What you have to do: Filter the records below, copying out each line that contains the string "Jobs". Only matches with the same uppercase and lowercase letters count.

*** Opening Supplied information ***

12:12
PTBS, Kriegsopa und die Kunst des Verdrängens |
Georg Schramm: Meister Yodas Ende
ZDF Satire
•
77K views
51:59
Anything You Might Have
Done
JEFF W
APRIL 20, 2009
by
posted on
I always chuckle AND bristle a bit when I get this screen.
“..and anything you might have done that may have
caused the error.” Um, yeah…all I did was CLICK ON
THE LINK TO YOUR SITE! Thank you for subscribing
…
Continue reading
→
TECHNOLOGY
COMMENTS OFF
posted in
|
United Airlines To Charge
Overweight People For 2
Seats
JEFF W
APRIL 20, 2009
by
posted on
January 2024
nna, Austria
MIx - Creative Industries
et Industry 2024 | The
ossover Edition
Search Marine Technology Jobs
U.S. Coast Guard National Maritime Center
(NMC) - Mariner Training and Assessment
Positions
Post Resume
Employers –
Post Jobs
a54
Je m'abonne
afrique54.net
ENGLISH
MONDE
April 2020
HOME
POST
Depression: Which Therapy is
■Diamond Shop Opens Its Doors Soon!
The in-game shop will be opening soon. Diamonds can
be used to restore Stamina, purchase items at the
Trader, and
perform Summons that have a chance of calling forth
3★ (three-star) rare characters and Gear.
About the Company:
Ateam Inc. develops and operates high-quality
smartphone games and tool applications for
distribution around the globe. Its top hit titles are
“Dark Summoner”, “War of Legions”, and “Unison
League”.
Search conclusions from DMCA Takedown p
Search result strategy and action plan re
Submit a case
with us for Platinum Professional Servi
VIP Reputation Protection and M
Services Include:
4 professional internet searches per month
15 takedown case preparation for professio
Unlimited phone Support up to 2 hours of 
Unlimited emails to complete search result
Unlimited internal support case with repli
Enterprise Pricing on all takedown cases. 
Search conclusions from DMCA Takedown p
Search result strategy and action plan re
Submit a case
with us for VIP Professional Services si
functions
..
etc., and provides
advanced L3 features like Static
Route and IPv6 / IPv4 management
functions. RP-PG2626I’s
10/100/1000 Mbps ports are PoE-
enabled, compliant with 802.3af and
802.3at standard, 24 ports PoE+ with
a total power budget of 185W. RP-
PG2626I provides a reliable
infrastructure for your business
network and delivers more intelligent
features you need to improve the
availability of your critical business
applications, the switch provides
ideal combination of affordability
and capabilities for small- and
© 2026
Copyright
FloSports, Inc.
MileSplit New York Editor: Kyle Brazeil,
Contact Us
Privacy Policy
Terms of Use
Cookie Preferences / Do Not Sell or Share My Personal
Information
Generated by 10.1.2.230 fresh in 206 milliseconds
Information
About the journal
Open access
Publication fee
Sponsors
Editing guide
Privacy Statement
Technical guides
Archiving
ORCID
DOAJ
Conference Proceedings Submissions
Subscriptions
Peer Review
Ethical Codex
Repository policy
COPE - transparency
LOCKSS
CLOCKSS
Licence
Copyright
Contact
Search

*** Closing Supplied information ***
*** Opening Supplied information ***

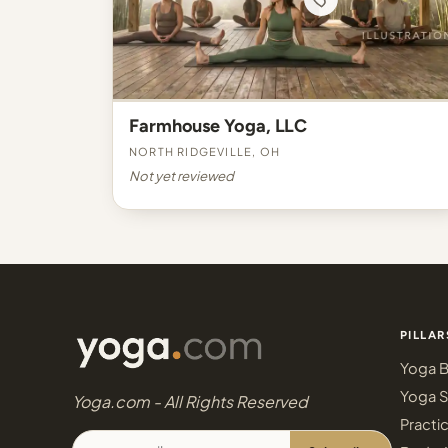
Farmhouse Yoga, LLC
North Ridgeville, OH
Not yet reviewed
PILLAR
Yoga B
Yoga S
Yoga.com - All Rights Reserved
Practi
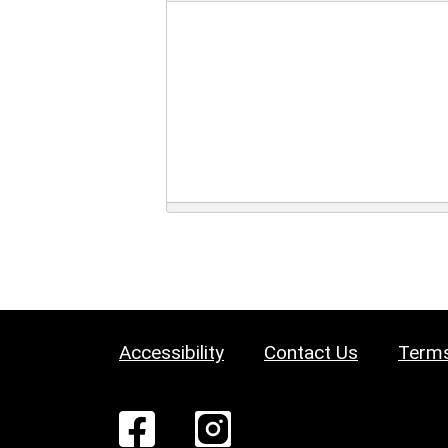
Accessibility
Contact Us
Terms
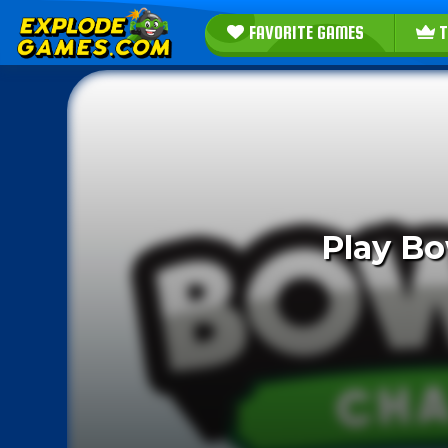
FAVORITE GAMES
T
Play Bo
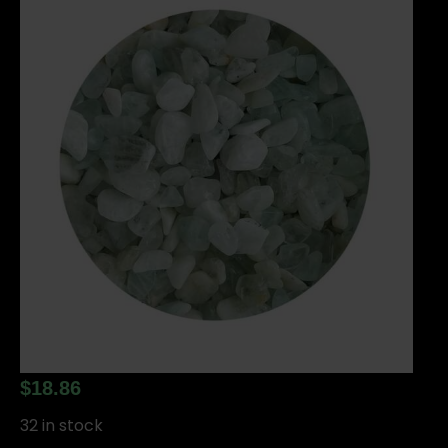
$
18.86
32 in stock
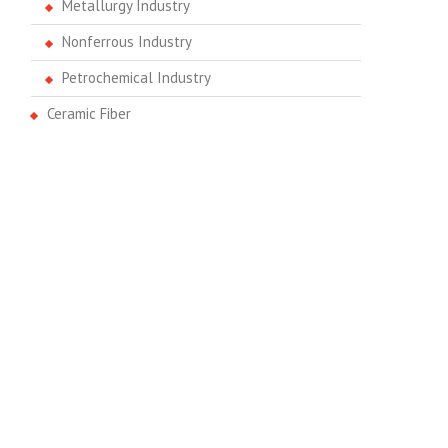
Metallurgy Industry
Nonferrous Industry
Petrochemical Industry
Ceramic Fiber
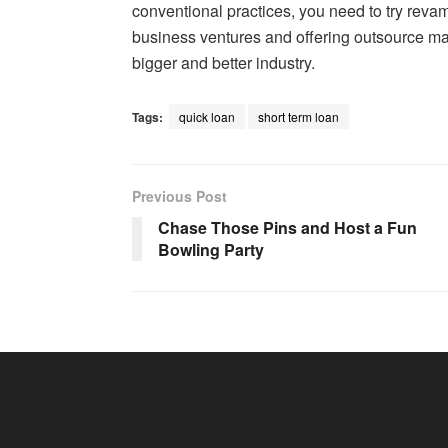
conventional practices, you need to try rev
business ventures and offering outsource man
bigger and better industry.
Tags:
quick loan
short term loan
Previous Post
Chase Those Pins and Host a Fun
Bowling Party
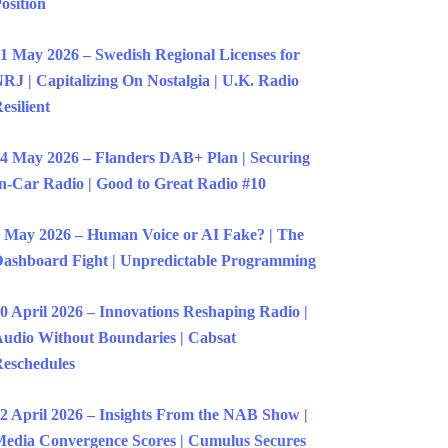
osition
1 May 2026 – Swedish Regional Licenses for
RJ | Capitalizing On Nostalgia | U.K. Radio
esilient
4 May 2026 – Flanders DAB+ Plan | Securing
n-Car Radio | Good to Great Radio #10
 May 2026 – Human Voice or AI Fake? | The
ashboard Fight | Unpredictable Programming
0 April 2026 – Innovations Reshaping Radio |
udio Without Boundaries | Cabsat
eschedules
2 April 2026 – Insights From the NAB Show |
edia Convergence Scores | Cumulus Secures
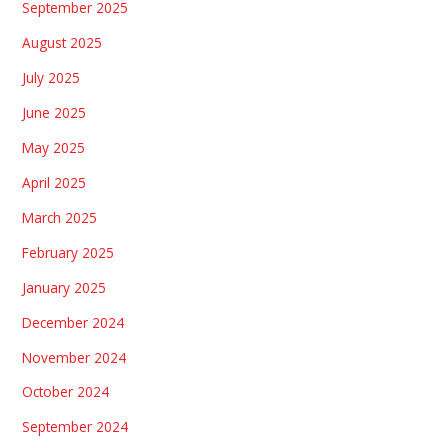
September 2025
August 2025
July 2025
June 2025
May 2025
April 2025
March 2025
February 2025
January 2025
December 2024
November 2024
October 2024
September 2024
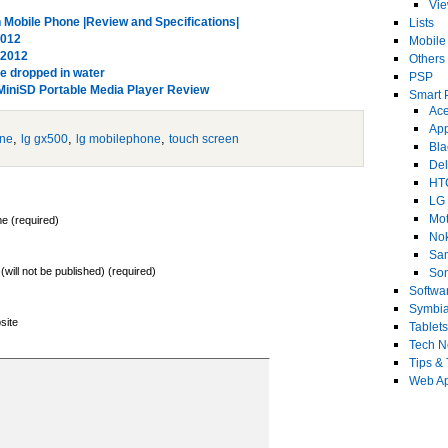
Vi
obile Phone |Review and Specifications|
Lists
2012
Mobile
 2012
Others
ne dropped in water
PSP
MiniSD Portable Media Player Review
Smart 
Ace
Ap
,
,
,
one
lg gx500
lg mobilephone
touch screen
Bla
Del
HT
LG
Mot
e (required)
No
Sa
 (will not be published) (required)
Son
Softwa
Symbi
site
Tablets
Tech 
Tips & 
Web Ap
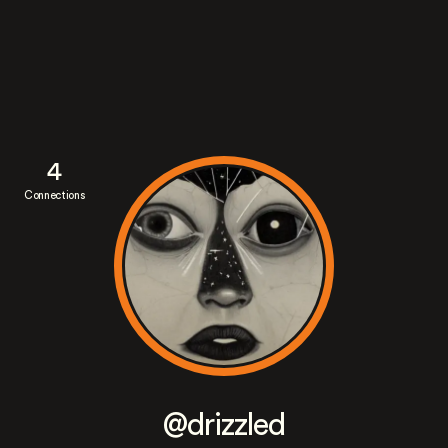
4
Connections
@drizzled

*** Closing Supplied information ***

Result of this exercise:
Search Marine Technology Jobs
Post Jobs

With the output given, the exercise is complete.